PROBLEM —
Please reproduce exactly the lines from the start of the records through the one containing "and nuclear protein", and nothing more.

::::

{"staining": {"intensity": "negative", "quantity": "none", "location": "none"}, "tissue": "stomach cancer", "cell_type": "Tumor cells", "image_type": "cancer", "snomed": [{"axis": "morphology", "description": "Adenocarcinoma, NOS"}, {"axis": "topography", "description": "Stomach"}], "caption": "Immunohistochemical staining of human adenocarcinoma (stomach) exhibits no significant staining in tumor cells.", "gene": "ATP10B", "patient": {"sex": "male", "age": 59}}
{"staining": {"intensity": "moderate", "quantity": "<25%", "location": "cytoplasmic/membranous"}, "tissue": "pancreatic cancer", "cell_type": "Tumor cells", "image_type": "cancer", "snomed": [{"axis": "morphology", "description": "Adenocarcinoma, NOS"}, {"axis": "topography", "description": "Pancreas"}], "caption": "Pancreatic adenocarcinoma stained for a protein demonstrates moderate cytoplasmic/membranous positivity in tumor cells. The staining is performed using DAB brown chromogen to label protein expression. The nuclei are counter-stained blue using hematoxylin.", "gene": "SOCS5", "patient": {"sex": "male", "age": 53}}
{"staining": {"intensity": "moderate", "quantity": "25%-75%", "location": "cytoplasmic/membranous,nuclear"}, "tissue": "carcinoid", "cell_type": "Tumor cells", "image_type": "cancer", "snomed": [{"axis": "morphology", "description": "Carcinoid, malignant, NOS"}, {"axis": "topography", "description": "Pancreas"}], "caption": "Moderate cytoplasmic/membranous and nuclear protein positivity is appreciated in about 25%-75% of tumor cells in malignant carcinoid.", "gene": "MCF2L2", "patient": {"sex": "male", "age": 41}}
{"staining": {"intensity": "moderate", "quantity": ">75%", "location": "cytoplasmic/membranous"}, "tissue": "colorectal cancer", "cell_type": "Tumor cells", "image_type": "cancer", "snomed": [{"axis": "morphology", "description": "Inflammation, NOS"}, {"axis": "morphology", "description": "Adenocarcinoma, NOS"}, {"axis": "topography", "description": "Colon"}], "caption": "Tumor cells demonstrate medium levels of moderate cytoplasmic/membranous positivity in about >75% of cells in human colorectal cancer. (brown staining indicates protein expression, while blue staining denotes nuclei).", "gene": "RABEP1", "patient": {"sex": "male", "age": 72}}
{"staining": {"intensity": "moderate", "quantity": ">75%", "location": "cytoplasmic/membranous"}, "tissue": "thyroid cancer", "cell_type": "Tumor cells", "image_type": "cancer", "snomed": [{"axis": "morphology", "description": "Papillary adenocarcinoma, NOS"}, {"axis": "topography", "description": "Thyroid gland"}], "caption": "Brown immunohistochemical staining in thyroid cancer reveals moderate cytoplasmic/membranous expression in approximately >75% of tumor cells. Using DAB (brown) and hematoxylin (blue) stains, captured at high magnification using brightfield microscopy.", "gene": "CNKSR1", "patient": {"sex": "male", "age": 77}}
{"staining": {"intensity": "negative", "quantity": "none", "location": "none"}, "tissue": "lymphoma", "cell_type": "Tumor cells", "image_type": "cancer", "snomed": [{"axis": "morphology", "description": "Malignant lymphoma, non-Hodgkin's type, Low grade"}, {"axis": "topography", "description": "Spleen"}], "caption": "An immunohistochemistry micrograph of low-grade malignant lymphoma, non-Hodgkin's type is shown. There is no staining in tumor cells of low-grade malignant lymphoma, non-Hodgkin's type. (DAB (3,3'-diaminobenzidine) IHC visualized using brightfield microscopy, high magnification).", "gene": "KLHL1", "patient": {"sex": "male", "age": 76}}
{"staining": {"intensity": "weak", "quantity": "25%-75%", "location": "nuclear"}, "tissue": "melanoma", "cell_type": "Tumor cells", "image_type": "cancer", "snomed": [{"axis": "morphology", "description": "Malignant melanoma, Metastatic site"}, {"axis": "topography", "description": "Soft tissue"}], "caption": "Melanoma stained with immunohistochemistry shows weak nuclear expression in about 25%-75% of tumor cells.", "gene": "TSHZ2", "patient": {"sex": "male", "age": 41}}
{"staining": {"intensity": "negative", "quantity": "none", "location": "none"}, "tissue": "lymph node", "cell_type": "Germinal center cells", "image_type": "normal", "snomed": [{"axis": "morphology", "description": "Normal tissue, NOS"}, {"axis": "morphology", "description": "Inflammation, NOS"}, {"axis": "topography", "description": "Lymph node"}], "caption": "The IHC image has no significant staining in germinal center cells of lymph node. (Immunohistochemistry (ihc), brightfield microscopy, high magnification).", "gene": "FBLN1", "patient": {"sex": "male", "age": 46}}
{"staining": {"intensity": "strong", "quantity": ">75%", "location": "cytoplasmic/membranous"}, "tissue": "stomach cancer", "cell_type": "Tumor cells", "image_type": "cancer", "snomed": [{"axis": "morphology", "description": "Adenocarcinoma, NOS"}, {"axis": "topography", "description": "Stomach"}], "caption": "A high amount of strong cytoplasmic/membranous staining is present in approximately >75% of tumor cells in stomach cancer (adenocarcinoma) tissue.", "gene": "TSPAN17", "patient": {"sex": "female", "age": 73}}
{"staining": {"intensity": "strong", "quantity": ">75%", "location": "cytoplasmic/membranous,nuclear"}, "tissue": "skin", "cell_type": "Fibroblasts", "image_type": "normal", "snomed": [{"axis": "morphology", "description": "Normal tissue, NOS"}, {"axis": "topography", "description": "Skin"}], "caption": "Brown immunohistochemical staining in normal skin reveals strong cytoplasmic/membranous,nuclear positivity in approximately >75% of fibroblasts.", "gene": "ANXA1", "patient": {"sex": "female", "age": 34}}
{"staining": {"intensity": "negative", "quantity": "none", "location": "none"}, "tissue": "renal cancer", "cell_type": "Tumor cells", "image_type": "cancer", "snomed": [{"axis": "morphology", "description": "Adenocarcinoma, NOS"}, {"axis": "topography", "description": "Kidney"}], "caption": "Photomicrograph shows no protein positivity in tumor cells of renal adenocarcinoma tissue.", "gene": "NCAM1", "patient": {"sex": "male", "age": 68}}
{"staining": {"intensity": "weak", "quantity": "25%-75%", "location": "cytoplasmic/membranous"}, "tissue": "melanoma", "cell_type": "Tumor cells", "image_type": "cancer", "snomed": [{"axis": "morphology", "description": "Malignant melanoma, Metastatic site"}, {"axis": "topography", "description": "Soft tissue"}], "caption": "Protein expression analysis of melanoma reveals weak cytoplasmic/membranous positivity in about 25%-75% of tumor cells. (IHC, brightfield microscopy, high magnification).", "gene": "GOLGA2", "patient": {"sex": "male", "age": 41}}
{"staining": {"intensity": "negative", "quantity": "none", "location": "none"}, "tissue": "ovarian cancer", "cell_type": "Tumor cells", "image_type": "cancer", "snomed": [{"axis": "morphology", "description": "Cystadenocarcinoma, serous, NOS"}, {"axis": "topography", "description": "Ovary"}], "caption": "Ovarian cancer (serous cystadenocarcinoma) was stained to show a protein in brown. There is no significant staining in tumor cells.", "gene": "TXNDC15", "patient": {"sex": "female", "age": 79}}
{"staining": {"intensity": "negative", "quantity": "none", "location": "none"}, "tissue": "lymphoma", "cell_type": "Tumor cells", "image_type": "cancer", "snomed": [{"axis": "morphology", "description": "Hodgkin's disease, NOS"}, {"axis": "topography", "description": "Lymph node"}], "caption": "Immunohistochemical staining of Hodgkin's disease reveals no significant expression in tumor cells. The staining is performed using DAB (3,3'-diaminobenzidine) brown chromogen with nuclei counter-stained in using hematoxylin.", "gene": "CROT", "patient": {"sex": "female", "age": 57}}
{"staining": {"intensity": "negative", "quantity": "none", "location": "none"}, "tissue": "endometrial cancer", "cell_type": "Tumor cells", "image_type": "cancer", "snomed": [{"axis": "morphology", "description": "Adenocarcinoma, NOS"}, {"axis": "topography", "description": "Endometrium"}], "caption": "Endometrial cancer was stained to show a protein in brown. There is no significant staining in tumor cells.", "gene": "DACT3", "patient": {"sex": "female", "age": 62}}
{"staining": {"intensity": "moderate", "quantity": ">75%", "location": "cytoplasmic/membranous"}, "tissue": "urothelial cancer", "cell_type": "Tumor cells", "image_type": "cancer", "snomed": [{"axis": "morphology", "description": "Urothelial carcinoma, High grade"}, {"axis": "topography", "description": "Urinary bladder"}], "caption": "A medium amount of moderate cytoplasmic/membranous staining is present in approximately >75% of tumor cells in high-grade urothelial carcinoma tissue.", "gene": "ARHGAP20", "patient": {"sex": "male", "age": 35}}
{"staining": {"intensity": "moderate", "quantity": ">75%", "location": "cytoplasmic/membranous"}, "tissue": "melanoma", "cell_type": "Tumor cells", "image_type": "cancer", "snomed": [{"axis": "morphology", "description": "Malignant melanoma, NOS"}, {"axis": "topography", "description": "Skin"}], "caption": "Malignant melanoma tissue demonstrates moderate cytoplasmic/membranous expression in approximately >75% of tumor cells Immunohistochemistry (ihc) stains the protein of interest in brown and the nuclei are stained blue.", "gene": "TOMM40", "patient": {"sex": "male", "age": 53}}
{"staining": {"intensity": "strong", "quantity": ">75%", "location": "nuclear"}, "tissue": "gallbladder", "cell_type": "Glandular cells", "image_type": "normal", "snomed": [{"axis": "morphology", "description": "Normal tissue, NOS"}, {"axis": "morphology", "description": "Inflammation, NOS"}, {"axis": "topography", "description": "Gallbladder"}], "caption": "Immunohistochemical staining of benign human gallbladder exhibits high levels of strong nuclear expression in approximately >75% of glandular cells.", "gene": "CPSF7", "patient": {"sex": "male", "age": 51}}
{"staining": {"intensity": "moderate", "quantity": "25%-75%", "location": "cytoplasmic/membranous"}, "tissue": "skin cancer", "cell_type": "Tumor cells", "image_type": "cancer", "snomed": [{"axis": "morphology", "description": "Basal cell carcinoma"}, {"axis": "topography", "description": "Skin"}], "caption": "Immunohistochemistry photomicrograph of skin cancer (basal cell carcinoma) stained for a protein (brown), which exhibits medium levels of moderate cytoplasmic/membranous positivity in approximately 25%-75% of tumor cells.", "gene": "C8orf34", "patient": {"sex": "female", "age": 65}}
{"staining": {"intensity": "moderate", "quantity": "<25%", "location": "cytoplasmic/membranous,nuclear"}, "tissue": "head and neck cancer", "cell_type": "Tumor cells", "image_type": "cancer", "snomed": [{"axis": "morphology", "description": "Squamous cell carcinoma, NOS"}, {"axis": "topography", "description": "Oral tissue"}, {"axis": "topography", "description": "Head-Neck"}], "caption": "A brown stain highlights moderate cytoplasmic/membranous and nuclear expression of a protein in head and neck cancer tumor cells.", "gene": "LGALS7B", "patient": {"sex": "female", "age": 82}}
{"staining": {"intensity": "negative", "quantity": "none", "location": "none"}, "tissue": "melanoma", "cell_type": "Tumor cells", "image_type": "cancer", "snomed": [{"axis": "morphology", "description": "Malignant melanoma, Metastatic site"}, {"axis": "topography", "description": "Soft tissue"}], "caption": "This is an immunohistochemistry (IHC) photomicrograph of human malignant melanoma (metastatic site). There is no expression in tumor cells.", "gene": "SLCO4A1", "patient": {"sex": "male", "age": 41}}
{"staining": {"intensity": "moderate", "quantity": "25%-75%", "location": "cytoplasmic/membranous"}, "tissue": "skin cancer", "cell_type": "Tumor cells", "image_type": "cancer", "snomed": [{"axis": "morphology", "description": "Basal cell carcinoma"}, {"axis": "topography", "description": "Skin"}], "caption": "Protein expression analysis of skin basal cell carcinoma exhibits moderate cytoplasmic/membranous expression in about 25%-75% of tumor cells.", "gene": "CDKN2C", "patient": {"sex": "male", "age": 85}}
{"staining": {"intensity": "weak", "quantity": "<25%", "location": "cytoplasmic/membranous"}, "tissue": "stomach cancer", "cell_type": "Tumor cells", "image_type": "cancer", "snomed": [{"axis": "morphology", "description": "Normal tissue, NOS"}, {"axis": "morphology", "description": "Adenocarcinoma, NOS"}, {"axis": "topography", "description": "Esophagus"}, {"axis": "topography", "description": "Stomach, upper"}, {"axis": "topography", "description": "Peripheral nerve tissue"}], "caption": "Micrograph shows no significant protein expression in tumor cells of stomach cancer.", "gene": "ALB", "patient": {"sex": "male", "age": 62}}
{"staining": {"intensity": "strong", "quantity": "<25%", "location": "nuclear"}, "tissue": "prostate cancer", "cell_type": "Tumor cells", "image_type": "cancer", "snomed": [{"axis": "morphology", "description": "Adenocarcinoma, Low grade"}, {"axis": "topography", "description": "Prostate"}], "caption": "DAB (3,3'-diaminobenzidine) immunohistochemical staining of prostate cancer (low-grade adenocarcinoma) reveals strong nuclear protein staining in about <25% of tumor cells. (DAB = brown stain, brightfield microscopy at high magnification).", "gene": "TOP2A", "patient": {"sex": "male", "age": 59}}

::::

PROBLEM SOLUTION —
{"staining": {"intensity": "negative", "quantity": "none", "location": "none"}, "tissue": "stomach cancer", "cell_type": "Tumor cells", "image_type": "cancer", "snomed": [{"axis": "morphology", "description": "Adenocarcinoma, NOS"}, {"axis": "topography", "description": "Stomach"}], "caption": "Immunohistochemical staining of human adenocarcinoma (stomach) exhibits no significant staining in tumor cells.", "gene": "ATP10B", "patient": {"sex": "male", "age": 59}}
{"staining": {"intensity": "moderate", "quantity": "<25%", "location": "cytoplasmic/membranous"}, "tissue": "pancreatic cancer", "cell_type": "Tumor cells", "image_type": "cancer", "snomed": [{"axis": "morphology", "description": "Adenocarcinoma, NOS"}, {"axis": "topography", "description": "Pancreas"}], "caption": "Pancreatic adenocarcinoma stained for a protein demonstrates moderate cytoplasmic/membranous positivity in tumor cells. The staining is performed using DAB brown chromogen to label protein expression. The nuclei are counter-stained blue using hematoxylin.", "gene": "SOCS5", "patient": {"sex": "male", "age": 53}}
{"staining": {"intensity": "moderate", "quantity": "25%-75%", "location": "cytoplasmic/membranous,nuclear"}, "tissue": "carcinoid", "cell_type": "Tumor cells", "image_type": "cancer", "snomed": [{"axis": "morphology", "description": "Carcinoid, malignant, NOS"}, {"axis": "topography", "description": "Pancreas"}], "caption": "Moderate cytoplasmic/membranous and nuclear protein positivity is appreciated in about 25%-75% of tumor cells in malignant carcinoid.", "gene": "MCF2L2", "patient": {"sex": "male", "age": 41}}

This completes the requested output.